Conversamos com o diretor do terror baseado na obra de Stephen King pouco depois do filme ser finalizado e, ao lado da irmã, produtora do filme, ele falou sobre palhaços, sua infância e sobre o ator escolhido pra ser o Pennywise
No final do ano passado, os psicólogos Francis T. McAndrew e Sara S. Koehnke publicaram um estudo na revista New Ideas in Psychology cujo título é autoexplicativo: “Sobre a natureza do que apavora”. Foram entrevistadas 1.341 pessoas, de 18 a 77 anos e de diferentes partes do planeta, a respeito do que elas enxergam como sendo ou não assustador. E além da imprevisibilidade ter sido um componente fundamental identificado como algo que apavora as pessoas, algumas profissões estão naturalmente mais ligadas ao terror do que outras.

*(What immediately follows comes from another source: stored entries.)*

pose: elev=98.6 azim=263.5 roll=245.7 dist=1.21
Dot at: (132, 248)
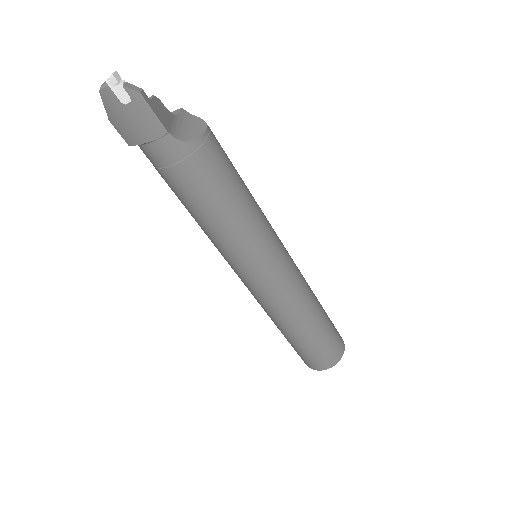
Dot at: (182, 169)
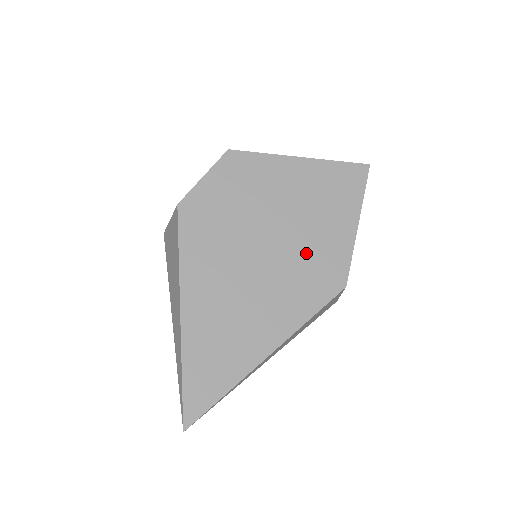
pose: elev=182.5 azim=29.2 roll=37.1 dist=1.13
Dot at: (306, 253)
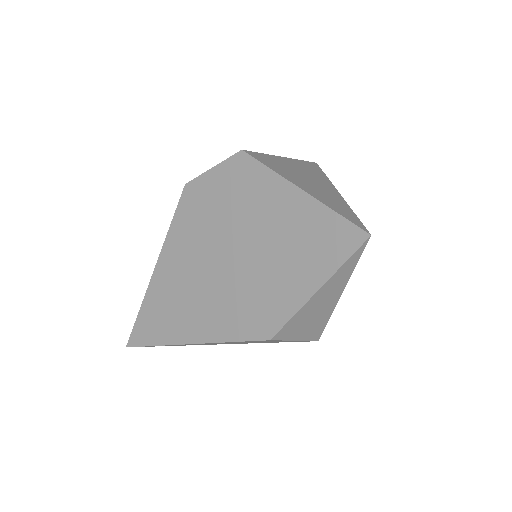
Dot at: (254, 287)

Quando você descobre qual ocupação ficou em primeira posição, com laaaarga vantagem sobre as outras, vai entender que, não, você não está sozinho e, sim, os dois itens estão conectados de alguma forma: os palhaços lideram o ranking. Por quê? Justamente porque eles são naturalmente imprevisíveis. A maquiagem que inspira alegria na real não permite saber se eles estão tristes ou alegres, calmos ou putos da vida, se vão enfiar uma torta na sua cara ou uma faca no seu estômago. Não dá pra prever seus próximos movimentos. “Eles parecem estar felizes, mas será que estão de verdade?”, provoca o Dr. McAndrew, em artigo no Science Alert. “As características físicas do palhaço, a peruca colorida, o enorme nariz vermelho, as roupas estranhas e excessivamente coloridas, só aumentam a nossa incerteza do que pode vir a seguir”.

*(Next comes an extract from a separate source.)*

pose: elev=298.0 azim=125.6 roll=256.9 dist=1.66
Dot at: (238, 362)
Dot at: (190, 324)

Assim, portanto, é de esperar que uma criatura sobrenatural e maligna, que tem o objetivo de devorar crianças e faz questão de explorar os medos e fobias de suas presas, escolha como uma de suas principais formas justamente um diacho de um palhaço. No caso, o Pennywise, antagonista de It: A Coisa, que acaba de chegar aos cinemas brasileiros. Mas o diretor e roteirista da película, o argentino Andy Muschietti (Mamá), que assumiu o cargo em 2015 depois que Cary Fukunaga abandonou o posto, não tinha medo de palhaços. Ele tinha era medo da aprovação do próprio Stephen King.
Há cinco meses, assim que terminaram o filme, sentei ao lado do diretor e roteirista e de sua irmã, a produtora Barbara Muschietti, nos estúdios da Warner Bros. em Los Angeles, para assistir a partes do longa ao lado dos dois e, claro, uma conversa sobre o que tínhamos acabado de ver.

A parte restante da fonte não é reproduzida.